» TASK
Reproduce the text of every row below word for word, keeping each line as it appears.

» GIVEN RECORDS
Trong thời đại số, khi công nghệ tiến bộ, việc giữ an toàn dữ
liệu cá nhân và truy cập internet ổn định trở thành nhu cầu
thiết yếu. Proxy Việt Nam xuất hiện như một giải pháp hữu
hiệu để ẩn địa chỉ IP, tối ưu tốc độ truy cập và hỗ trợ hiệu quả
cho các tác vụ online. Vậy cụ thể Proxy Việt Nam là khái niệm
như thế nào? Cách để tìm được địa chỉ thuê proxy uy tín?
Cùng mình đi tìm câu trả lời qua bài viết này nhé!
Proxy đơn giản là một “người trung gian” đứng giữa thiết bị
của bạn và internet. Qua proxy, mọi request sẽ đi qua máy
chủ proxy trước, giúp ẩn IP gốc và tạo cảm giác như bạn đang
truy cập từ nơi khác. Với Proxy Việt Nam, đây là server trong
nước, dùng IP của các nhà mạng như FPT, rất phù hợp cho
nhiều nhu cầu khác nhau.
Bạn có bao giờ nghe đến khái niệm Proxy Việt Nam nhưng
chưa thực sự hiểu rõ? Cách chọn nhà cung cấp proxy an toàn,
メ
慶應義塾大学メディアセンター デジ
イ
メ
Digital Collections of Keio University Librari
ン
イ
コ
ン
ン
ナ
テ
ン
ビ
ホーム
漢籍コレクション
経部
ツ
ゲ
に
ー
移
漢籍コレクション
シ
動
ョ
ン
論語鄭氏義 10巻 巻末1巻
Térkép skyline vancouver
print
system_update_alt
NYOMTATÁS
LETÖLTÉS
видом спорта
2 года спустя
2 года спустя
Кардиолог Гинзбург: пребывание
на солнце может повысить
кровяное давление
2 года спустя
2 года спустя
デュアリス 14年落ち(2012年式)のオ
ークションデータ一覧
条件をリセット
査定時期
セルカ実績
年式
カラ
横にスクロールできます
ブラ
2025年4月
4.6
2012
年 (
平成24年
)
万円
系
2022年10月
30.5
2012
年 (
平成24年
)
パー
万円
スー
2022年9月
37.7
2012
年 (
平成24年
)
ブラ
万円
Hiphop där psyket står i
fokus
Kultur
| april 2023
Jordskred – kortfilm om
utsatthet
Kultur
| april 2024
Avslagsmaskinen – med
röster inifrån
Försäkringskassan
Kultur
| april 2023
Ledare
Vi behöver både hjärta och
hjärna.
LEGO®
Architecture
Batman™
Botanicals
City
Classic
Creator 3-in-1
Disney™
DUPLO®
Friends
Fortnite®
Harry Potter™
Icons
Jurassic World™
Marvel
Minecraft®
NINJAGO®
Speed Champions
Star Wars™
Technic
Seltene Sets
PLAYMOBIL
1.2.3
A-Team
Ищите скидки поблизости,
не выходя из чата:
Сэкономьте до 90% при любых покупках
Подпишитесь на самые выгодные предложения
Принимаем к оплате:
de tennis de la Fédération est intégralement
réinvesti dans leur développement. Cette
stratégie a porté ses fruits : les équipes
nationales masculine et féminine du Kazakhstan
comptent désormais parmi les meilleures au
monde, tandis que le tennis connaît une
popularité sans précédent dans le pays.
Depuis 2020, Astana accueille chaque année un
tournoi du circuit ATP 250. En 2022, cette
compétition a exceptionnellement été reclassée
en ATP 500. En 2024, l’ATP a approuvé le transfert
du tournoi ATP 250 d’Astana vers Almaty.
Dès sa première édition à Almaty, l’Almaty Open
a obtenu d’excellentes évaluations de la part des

» SOLUTION
Trong thời đại số, khi công nghệ tiến bộ, việc giữ an toàn dữ
liệu cá nhân và truy cập internet ổn định trở thành nhu cầu
thiết yếu. Proxy Việt Nam xuất hiện như một giải pháp hữu
hiệu để ẩn địa chỉ IP, tối ưu tốc độ truy cập và hỗ trợ hiệu quả
cho các tác vụ online. Vậy cụ thể Proxy Việt Nam là khái niệm
như thế nào? Cách để tìm được địa chỉ thuê proxy uy tín?
Cùng mình đi tìm câu trả lời qua bài viết này nhé!
Proxy đơn giản là một “người trung gian” đứng giữa thiết bị
của bạn và internet. Qua proxy, mọi request sẽ đi qua máy
chủ proxy trước, giúp ẩn IP gốc và tạo cảm giác như bạn đang
truy cập từ nơi khác. Với Proxy Việt Nam, đây là server trong
nước, dùng IP của các nhà mạng như FPT, rất phù hợp cho
nhiều nhu cầu khác nhau.
Bạn có bao giờ nghe đến khái niệm Proxy Việt Nam nhưng
chưa thực sự hiểu rõ? Cách chọn nhà cung cấp proxy an toàn,
メ
慶應義塾大学メディアセンター デジ
イ
メ
Digital Collections of Keio University Librari
ン
イ
コ
ン
ン
ナ
テ
ン
ビ
ホーム
漢籍コレクション
経部
ツ
ゲ
に
ー
移
漢籍コレクション
シ
動
ョ
ン
論語鄭氏義 10巻 巻末1巻
Térkép skyline vancouver
print
system_update_alt
NYOMTATÁS
LETÖLTÉS
видом спорта
2 года спустя
2 года спустя
Кардиолог Гинзбург: пребывание
на солнце может повысить
кровяное давление
2 года спустя
2 года спустя
デュアリス 14年落ち(2012年式)のオ
ークションデータ一覧
条件をリセット
査定時期
セルカ実績
年式
カラ
横にスクロールできます
ブラ
2025年4月
4.6
2012
年 (
平成24年
)
万円
系
2022年10月
30.5
2012
年 (
平成24年
)
パー
万円
スー
2022年9月
37.7
2012
年 (
平成24年
)
ブラ
万円
Hiphop där psyket står i
fokus
Kultur
| april 2023
Jordskred – kortfilm om
utsatthet
Kultur
| april 2024
Avslagsmaskinen – med
röster inifrån
Försäkringskassan
Kultur
| april 2023
Ledare
Vi behöver både hjärta och
hjärna.
LEGO®
Architecture
Batman™
Botanicals
City
Classic
Creator 3-in-1
Disney™
DUPLO®
Friends
Fortnite®
Harry Potter™
Icons
Jurassic World™
Marvel
Minecraft®
NINJAGO®
Speed Champions
Star Wars™
Technic
Seltene Sets
PLAYMOBIL
1.2.3
A-Team
Ищите скидки поблизости,
не выходя из чата:
Сэкономьте до 90% при любых покупках
Подпишитесь на самые выгодные предложения
Принимаем к оплате:
de tennis de la Fédération est intégralement
réinvesti dans leur développement. Cette
stratégie a porté ses fruits : les équipes
nationales masculine et féminine du Kazakhstan
comptent désormais parmi les meilleures au
monde, tandis que le tennis connaît une
popularité sans précédent dans le pays.
Depuis 2020, Astana accueille chaque année un
tournoi du circuit ATP 250. En 2022, cette
compétition a exceptionnellement été reclassée
en ATP 500. En 2024, l’ATP a approuvé le transfert
du tournoi ATP 250 d’Astana vers Almaty.
Dès sa première édition à Almaty, l’Almaty Open
a obtenu d’excellentes évaluations de la part des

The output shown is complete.